首先进入到src/lerobot/policies/act/modeling_act.py:

2.1修改reset方法

def reset(self):
        """This should be called whenever the environment is reset."""
        if self.config.temporal_ensemble_coeff is not None:
            self.temporal_ensembler.reset()
        else:
            self._action_queue = deque([], maxlen=2*self.config.n_action_steps)
            self.last_action_list = []
            self.last_action = None 

2.2新增方法:

    #aug:方法
    def begin_mutation_filter(self, actions):
        """动作突变检测与线性插值"""
        if self.last_action is None:
            return

        first_action = actions[0][0].cpu().tolist()

        diff = [abs(a - b) for a, b in zip(first_action, self.last_action)]

        max_increment = 0.06
        add_point_num = int(max(diff) / max_increment)
        if add_point_num > 0:
            add_point_increment = [x / add_point_num for x in diff]

            add_point = self.last_action
            for i in range(0, add_point_num):
                add_point = [a + b for a, b in zip(add_point, add_point_increment)]
                tensor = torch.tensor([[add_point]], device=actions.device)
                self._action_queue.extend(tensor)
                
    #aug:方法
    def actions_mean_filtering(self):
        """将轨迹均值滤波"""
        mean_actions = []  # 均值滤波后的轨迹
        mean_num = 8  # 均值滤波取的前后点数

        action_step_list = []
        action_num = len(self._action_queue)
        # 将tensor转成list
        for i in range(0, action_num):
            action_step_list.append(self._action_queue[i].cpu().tolist())

        for i in range(0, action_num):
            # 最后 mean_num 个直接保留
            if i > action_num - mean_num - 1:
                mean_actions.append(action_step_list[i][0])
                continue

            action_total = action_step_list[i][0][:]
            for k in range(0, len(action_total)):
                action_total[k] = 0

            # 后 mean_num 个
            for j in range(i + 1, i + 1 + mean_num):
                for k in range(0, len(action_total)):
                    action_total[k] += action_step_list[j][0][k]

            # 前 mean_num 个
            if i < mean_num + 1:
                if len(self.last_action_list) == 0:
                    mean_actions.append(action_step_list[i][0])
                    continue
                else:
                    # 前面个数不够 mean_num,从上一次规划的轨迹点来均值
                    for j in range(0, i):
                        for k in range(0, len(action_total)):
                            action_total[k] += action_step_list[j][0][k]
                    for j in range(1, mean_num + 1 - i):
                        for k in range(0, len(action_total)):
                            action_total[k] += self.last_action_list[-j][0][k]
            else:
                for j in range(1, 1 + mean_num):
                    for k in range(0, len(action_total)):
                        action_total[k] += action_step_list[i - j][0][k]

            action_mean = []
            for k in range(0, len(action_total)):
                action_mean.append(action_total[k] / (mean_num * 2.0))
            mean_actions.append(action_mean)

2.3修改select_action方法

    @torch.no_grad()
    def select_action(self, batch: dict[str, Tensor]) -> Tensor:
        """Select a single action given environment observations.

        This method wraps `select_actions` in order to return one action at a time for execution in the
        environment.
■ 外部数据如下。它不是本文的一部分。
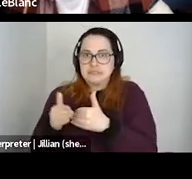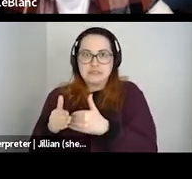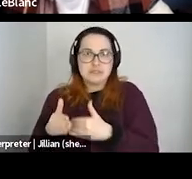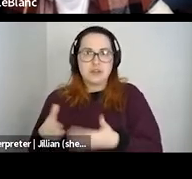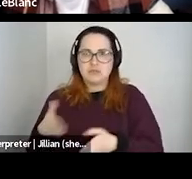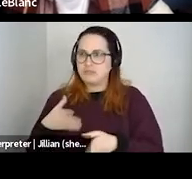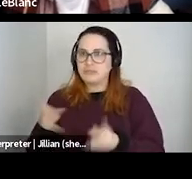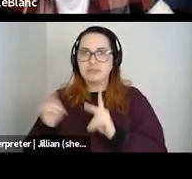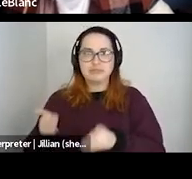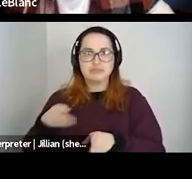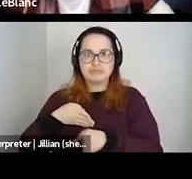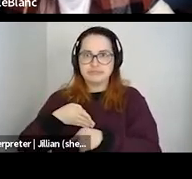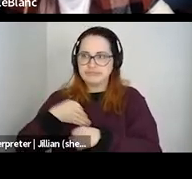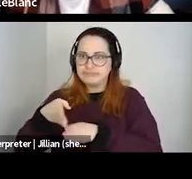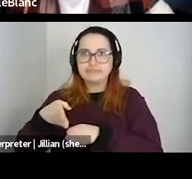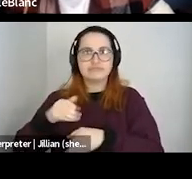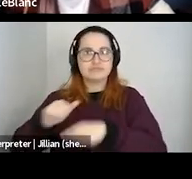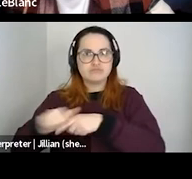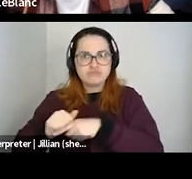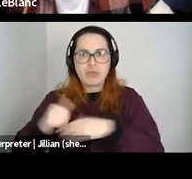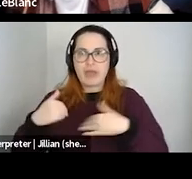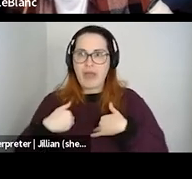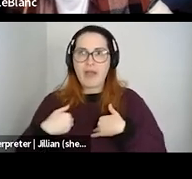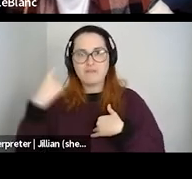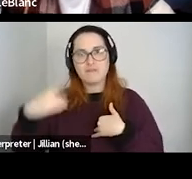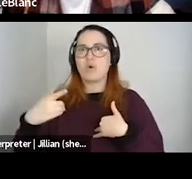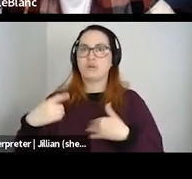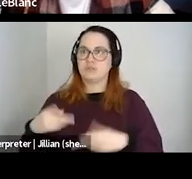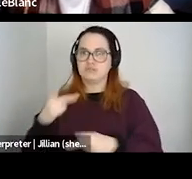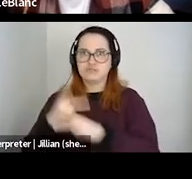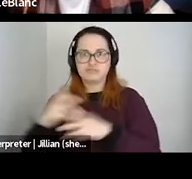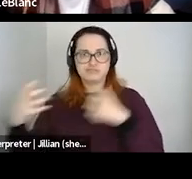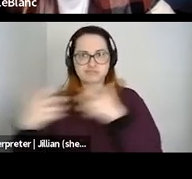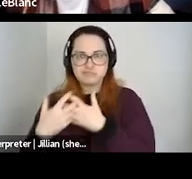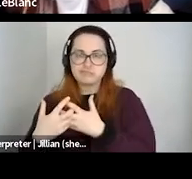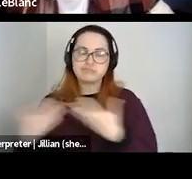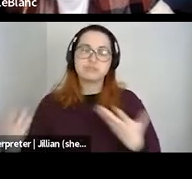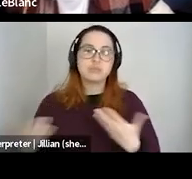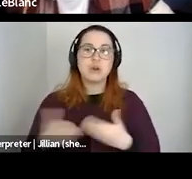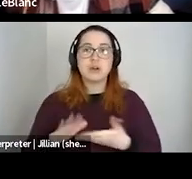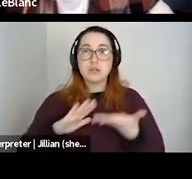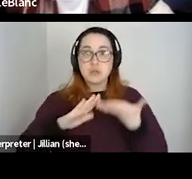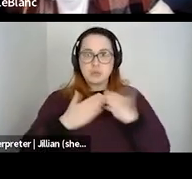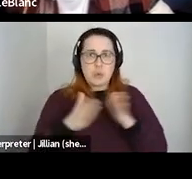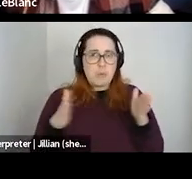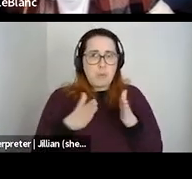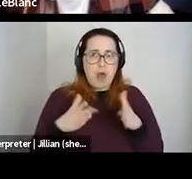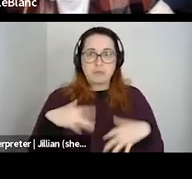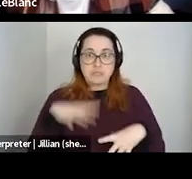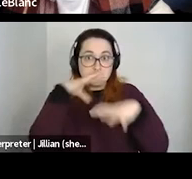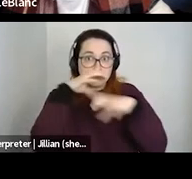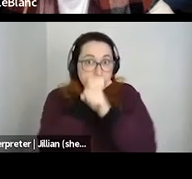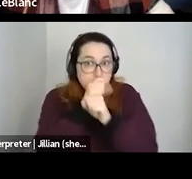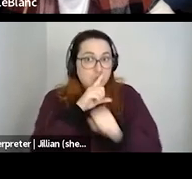providing gender affirming care, fear of confidentiality breaches within small communities, services that may only be accessible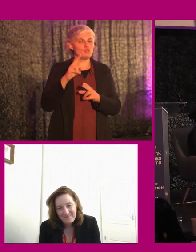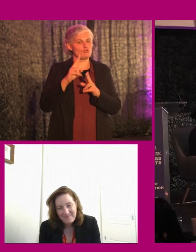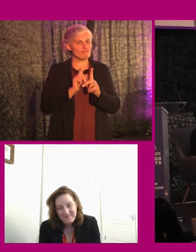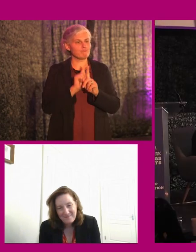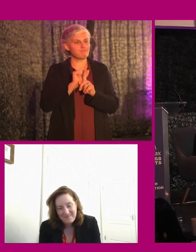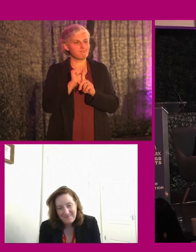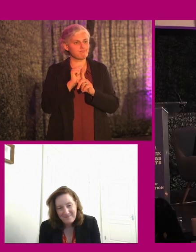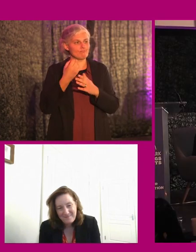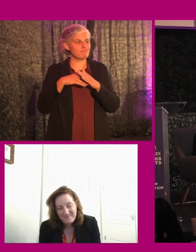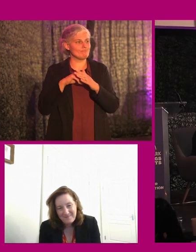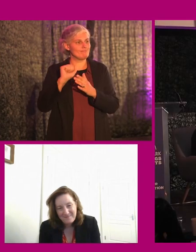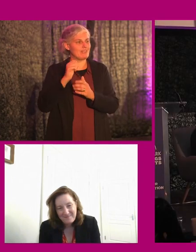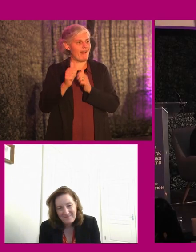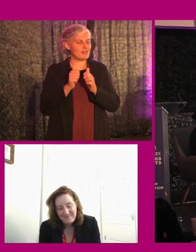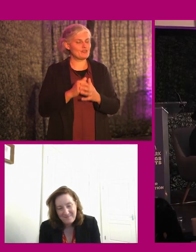Great. Thank you for that.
It works by managing the actions in a queue and only calling `select_actions` when the
        queue is empty.
        """
        self.eval()  # keeping the policy in eval mode as it could be set to train mode while queue is consumed

        if self.config.temporal_ensemble_coeff is not None:
            actions = self.predict_action_chunk(batch)
            action = self.temporal_ensembler.update(actions)
            return action
        
        # aug:保存上一次执行的动作用于突变检测
        if len(self._action_queue) == 1:
            self.last_action = self._action_queue[0].cpu().tolist()[0]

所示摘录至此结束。